» **Source document**:
>>

In Reply to: Arrowheads posted by marcusmerritt on April 09, 2020 at 18:08:22:

We would find them after a good rain, after the fields had been plowed and disced. Usually about a dozen a year, but after a few decades, that added up to alot
of shoe boxes full of artifacts! I still have maybe 2 boxes worth of them that my brothers and I found trailing behind my father as he plowed and we walked
behind picking up worms for fishing. My brother once grabbed one sticking out of a furrow and when he tried to pull it out it sliced his hand pretty good, bad
enough that he probably shoulda gotten stitches. We always said that that particular arrow point was just waiting for him. Most of what we collected were middle
to late Woodland era points, 75% of them broken where the point attached to the arrow shaft.

<<

» **Stored data**:
>>

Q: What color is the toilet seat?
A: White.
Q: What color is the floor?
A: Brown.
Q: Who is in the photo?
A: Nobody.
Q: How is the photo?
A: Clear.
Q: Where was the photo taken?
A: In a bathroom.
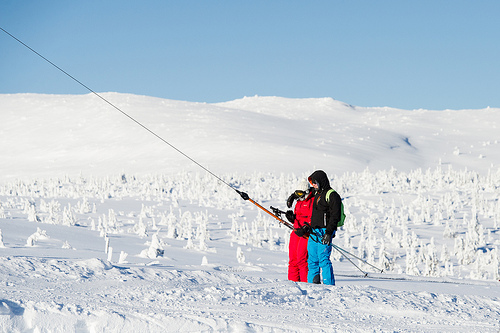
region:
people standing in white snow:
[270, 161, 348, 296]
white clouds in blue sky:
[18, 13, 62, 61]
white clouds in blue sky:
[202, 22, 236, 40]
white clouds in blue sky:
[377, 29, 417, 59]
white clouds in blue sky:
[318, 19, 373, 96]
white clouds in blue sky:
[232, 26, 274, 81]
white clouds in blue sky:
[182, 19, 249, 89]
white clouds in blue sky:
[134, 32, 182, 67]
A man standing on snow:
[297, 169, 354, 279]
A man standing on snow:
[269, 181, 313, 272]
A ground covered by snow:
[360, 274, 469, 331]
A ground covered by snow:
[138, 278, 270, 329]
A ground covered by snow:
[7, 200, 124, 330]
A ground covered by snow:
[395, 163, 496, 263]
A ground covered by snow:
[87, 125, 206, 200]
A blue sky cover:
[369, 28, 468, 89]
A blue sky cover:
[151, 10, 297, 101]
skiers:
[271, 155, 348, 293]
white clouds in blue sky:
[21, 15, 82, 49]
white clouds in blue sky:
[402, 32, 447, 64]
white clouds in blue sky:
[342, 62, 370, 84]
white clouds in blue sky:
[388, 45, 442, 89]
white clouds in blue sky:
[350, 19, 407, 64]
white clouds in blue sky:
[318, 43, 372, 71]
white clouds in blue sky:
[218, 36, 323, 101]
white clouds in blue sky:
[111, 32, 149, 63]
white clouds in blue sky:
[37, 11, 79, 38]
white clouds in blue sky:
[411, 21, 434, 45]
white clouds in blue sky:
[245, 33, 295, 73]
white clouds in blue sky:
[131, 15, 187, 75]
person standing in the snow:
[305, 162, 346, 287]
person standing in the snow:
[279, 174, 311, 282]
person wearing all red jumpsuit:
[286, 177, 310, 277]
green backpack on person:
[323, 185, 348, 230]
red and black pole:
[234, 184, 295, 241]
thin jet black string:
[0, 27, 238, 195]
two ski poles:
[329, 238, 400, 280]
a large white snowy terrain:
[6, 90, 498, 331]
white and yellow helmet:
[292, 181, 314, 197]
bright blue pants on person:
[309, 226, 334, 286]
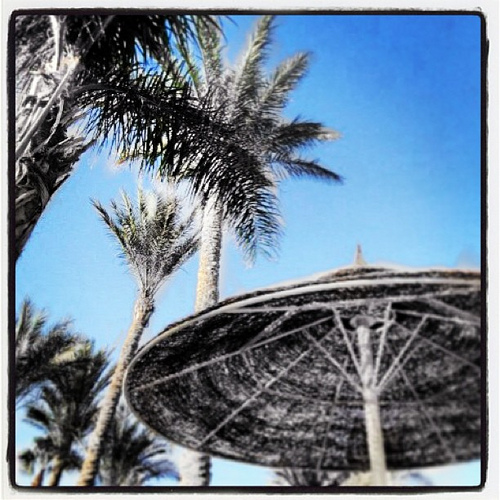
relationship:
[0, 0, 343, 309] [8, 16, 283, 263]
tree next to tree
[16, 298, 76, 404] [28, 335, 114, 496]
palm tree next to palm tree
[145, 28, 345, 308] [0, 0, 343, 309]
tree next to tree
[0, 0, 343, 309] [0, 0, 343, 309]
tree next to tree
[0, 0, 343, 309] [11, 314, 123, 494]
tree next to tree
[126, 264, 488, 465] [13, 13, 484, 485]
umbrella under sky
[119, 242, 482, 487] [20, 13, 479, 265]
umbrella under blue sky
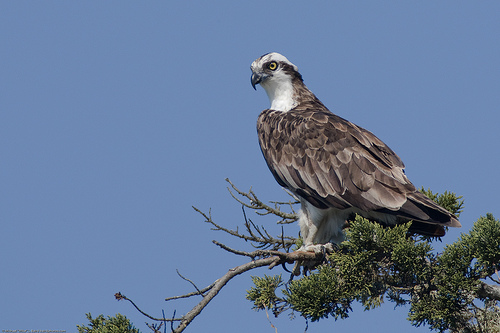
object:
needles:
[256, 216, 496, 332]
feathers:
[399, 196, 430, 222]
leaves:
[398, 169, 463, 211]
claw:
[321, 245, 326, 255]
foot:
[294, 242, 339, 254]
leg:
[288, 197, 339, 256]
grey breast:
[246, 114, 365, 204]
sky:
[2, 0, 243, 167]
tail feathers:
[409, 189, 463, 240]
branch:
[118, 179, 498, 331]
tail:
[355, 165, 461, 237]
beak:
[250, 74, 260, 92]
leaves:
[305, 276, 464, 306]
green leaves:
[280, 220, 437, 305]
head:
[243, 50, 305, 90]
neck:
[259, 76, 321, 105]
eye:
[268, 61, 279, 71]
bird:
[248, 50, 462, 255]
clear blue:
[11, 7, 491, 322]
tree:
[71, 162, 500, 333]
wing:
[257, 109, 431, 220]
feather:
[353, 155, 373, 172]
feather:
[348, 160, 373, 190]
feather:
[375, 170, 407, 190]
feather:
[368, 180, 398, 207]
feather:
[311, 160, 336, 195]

<<
>>

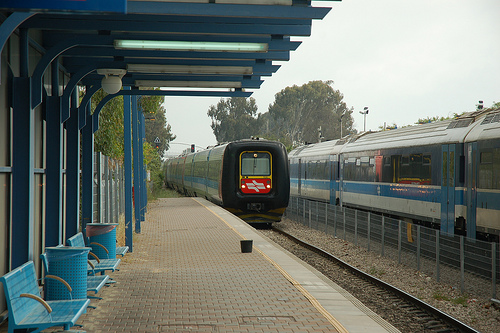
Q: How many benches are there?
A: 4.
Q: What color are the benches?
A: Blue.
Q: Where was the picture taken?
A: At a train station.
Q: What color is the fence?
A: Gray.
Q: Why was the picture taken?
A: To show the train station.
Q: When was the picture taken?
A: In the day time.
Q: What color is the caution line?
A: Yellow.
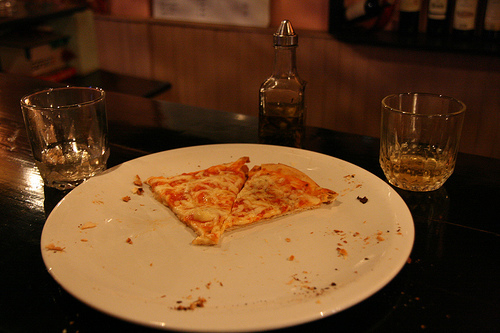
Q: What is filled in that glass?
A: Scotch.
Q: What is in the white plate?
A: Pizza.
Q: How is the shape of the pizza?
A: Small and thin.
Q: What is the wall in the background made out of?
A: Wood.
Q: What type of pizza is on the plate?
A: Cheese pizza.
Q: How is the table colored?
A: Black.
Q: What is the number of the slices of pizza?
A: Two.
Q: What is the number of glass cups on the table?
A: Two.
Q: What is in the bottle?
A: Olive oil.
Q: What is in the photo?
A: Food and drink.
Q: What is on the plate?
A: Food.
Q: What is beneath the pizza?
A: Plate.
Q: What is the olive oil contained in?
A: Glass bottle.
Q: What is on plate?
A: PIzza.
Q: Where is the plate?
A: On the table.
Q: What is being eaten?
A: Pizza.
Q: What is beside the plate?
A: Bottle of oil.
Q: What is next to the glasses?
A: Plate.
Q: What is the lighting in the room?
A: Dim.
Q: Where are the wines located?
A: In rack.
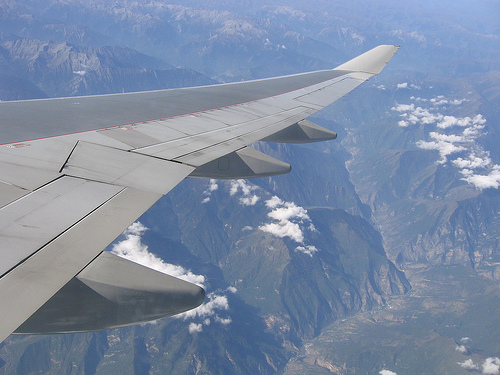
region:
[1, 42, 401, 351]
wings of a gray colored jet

<<
>>

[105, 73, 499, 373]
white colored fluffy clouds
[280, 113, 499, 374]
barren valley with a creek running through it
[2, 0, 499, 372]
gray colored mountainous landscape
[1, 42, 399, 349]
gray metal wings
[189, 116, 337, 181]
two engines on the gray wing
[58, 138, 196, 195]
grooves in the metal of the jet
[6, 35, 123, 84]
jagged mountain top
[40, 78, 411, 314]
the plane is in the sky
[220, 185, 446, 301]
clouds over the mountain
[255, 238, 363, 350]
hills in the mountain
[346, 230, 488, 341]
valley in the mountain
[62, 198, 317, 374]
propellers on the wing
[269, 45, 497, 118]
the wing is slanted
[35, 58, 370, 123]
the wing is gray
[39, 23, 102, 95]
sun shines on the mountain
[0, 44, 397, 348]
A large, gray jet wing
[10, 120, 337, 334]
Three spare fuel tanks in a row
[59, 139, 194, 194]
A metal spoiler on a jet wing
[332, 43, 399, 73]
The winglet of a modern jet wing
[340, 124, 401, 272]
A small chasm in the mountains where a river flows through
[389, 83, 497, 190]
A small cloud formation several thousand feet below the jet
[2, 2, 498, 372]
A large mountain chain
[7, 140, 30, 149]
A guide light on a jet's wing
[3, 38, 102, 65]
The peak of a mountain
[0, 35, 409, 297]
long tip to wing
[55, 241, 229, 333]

<<

» **Problems**:
[a] Condense the paragraph of the arrowhead post that begins "We would find them after a good rain" into a short bulleted list that keeps its main facts.
[b] Print the part of the arrowhead post from "We would find" up to and including "the arrow shaft.".
[c] Sum up the arrowhead post in two sentences.

» **Results**:
[a]
- Arrowheads turned up after a good rain once the fields had been plowed and disced, usually about a dozen a year.
- Over a few decades this filled many shoe boxes, and about 2 boxes are still kept.
- They were found by the poster and brothers, who walked behind their father as he plowed, picking up worms for fishing.
- One brother badly cut his hand pulling a point from a furrow, probably badly enough to need stitches.
- Most finds were middle to late Woodland era points, and 75% were broken where the point attached to the arrow shaft.

[b]
We would find them after a good rain, after the fields had been plowed and disced. Usually about a dozen a year, but after a few decades, that added up to alot
of shoe boxes full of artifacts! I still have maybe 2 boxes worth of them that my brothers and I found trailing behind my father as he plowed and we walked
behind picking up worms for fishing. My brother once grabbed one sticking out of a furrow and when he tried to pull it out it sliced his hand pretty good, bad
enough that he probably shoulda gotten stitches. We always said that that particular arrow point was just waiting for him. Most of what we collected were middle
to late Woodland era points, 75% of them broken where the point attached to the arrow shaft.

[c] After rains on plowed and disced fields, the poster and brothers found about a dozen arrowheads a year while following their father's plow, and over decades these filled many shoe boxes, about 2 of which remain. One point badly sliced a brother's hand, and most of the finds were middle to late Woodland era points, 75% of them broken where the point attached to the shaft.